Top of Text block

Grand Royal’s Shoutcast stream is relayed by another L.A. Web company, the Ultimate Band List. The UBL, in turn, is a part of Artistdirect, begun and run by Lollapalooza co-founder Marc Geiger. His site offers the ultimate in niche marketing: a collection of online channels, each devoted to a single band.

Geiger’s operation is the antithesis of the clandestine kids at KLA. Occupying two floors of an Encino office building along a thoroughly mini-malled strip of Ventura Boulevard, Artistdirect employs upward of 90 people and is running out of room for them in a hurry. The reason for the company’s rapid growth: Geiger’s belief in the power of the niche.

"When cable came in, the networks said, ‘Why are people going to watch an all-sports or all-news network?’ They missed it. Now even cable’s missing the next level down of niche-ification," says Geiger, who used to work for American Recordings, the first major label to go online. "The niches get finer and finer. We always thought the artist was the brand."

Geiger has found a way to turn the Net’s propensity for narrowcasting into a swelling corporation. Other online broadcasters niche-market on pure instinct, by a simple technique long banished from the conventional radio business. They call it "playing stuff you like." Want to tune in trip-hop 24-7? It’s out there. Relentless ’70s metal? That’s a click away as well. It’s no exaggeration to say that there’s an online radio station for every musical palate. The Shoutcast Directory (http://yp.shoutcast. com) lists all Shoutcast servers operational at any given time. Last time I checked the Top 10 list (ranked by number of listeners at that moment), it sported an all-trance/techno station in the No. 1 slot, followed by a gospel broadcast, an "’80s pop" station and one guy who plays nothing but tunes by his fave band, Phish.

The mainstream broadcast industry is not impressed.

"For niche audiences, I suppose the Internet holds great appeal. The fact is, I think most people are satisfied with what they hear on their local radio stations," says Dennis Wharton, spokesman for the National Association of Broadcasters. "Your paper’s readers, many of them are probably into alternative music, which would appeal to them. But these are folks who are a certain age, who will eventually graduate to a different type of format at some time in their life. Maybe they won’t. But most of them do."

Bottom of Text block

Explore the material:
1/ Rewrite the part of the online radio article starting with "Grand Royal’s Shoutcast" and going on through "a single band.", replacing "relayed" with "rebroadcast".
2/ Answer these questions from the online radio article:
(a) How many people does Artistdirect employ?
(b) Which company was the first major label to go online?
(c) Which organization is Dennis Wharton a spokesman for?
Work only from the online radio article.

Top of Given data

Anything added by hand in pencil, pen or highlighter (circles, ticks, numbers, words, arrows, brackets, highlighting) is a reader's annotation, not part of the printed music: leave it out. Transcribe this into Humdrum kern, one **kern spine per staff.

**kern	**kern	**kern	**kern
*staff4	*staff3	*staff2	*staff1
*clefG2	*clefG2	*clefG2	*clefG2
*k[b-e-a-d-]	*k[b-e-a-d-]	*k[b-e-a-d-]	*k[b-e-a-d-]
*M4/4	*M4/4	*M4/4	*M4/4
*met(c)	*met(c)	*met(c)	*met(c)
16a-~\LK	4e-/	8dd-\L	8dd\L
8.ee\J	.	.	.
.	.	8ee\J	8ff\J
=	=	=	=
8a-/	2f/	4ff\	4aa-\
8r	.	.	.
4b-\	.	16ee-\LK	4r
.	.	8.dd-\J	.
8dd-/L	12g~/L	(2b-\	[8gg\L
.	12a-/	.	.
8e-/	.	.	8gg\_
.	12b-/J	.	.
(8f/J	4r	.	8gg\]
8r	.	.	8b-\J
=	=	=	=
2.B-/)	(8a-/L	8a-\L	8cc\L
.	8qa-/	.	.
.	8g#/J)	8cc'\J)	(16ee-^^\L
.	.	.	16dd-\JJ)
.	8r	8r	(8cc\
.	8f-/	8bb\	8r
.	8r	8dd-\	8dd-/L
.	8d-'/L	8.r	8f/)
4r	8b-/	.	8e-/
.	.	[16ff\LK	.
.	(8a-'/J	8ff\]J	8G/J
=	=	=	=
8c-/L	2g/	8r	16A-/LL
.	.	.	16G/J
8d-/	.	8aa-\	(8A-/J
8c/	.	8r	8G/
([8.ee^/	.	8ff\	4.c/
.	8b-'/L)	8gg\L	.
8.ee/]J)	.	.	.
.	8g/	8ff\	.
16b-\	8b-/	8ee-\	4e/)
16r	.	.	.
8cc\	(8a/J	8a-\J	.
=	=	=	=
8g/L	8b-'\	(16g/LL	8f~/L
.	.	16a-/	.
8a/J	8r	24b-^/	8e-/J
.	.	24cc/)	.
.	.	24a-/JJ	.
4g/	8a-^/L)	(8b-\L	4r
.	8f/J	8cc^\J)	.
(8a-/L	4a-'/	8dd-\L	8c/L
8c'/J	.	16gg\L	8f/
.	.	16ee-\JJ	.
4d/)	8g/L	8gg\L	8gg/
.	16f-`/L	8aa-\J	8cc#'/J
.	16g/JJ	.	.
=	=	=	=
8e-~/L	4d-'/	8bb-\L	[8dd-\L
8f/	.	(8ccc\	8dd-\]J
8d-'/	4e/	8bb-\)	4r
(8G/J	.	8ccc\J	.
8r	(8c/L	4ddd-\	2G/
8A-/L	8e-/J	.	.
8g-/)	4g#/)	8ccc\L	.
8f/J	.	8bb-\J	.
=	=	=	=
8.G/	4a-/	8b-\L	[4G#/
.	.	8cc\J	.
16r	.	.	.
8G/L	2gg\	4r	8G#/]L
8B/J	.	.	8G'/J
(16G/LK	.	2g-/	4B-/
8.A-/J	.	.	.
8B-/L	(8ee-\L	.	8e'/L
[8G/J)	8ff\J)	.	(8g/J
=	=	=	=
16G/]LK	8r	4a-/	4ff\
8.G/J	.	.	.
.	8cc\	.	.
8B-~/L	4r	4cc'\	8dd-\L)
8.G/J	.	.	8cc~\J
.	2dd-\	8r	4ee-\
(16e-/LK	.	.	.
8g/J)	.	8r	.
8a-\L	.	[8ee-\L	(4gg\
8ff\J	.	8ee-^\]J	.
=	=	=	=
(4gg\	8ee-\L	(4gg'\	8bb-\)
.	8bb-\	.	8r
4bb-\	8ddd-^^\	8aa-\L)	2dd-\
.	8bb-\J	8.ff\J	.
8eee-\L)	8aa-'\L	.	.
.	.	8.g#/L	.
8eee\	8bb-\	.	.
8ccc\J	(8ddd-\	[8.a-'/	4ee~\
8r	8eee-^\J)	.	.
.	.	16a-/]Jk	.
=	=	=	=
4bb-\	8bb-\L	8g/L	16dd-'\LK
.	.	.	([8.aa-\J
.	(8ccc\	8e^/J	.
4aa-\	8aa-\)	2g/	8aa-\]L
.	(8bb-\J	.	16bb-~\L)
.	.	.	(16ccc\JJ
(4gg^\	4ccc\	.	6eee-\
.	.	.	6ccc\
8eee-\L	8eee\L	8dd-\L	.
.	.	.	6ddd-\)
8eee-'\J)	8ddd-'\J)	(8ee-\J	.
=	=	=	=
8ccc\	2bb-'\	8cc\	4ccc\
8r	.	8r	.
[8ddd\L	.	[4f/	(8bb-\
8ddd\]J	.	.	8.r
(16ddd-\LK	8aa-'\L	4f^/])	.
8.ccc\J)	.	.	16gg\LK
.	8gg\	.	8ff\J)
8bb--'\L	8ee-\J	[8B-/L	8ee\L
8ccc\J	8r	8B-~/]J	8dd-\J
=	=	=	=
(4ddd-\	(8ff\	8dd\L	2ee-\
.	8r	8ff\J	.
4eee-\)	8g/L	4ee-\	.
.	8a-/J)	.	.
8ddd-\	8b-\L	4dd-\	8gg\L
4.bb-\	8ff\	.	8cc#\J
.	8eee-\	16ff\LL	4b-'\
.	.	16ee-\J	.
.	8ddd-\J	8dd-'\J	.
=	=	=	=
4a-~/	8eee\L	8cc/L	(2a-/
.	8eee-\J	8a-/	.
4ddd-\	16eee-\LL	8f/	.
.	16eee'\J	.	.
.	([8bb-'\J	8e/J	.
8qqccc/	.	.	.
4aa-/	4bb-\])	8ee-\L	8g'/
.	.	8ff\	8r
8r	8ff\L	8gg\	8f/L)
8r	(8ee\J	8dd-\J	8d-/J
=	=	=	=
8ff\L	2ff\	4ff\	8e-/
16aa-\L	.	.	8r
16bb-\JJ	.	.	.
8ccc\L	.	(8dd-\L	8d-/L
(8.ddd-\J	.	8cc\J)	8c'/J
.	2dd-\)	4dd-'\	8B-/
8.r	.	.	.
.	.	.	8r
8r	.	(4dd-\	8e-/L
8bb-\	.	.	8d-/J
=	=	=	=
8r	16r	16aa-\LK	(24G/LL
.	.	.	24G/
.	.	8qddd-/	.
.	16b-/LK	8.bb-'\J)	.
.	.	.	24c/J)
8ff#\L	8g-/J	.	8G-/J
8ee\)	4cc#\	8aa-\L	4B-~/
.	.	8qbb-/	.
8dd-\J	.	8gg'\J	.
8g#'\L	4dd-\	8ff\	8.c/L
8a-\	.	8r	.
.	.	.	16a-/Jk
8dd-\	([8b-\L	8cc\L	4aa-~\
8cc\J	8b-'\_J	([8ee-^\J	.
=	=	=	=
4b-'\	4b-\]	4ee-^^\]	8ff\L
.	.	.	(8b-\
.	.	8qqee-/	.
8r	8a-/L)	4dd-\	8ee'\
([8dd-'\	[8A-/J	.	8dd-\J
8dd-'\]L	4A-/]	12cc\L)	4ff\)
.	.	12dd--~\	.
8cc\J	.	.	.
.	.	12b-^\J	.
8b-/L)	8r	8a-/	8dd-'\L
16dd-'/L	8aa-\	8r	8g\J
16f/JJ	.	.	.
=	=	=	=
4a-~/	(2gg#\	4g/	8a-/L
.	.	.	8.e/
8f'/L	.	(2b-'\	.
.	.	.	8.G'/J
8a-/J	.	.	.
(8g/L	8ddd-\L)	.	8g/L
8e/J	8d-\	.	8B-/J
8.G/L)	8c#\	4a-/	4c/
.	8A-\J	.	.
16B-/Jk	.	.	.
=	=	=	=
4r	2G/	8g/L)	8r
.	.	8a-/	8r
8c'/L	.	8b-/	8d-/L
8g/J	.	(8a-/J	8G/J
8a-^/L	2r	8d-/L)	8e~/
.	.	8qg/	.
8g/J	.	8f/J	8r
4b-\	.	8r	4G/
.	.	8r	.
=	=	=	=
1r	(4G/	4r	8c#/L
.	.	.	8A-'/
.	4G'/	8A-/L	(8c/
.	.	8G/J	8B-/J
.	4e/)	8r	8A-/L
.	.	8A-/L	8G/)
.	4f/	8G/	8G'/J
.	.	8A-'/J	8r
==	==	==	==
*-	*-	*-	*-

Bottom of Given data

Answers in order:
1/
Grand Royal’s Shoutcast stream is rebroadcast by another L.A. Web company, the Ultimate Band List. The UBL, in turn, is a part of Artistdirect, begun and run by Lollapalooza co-founder Marc Geiger. His site offers the ultimate in niche marketing: a collection of online channels, each devoted to a single band.

2/
(a) Upward of 90 people.
(b) American Recordings.
(c) The National Association of Broadcasters.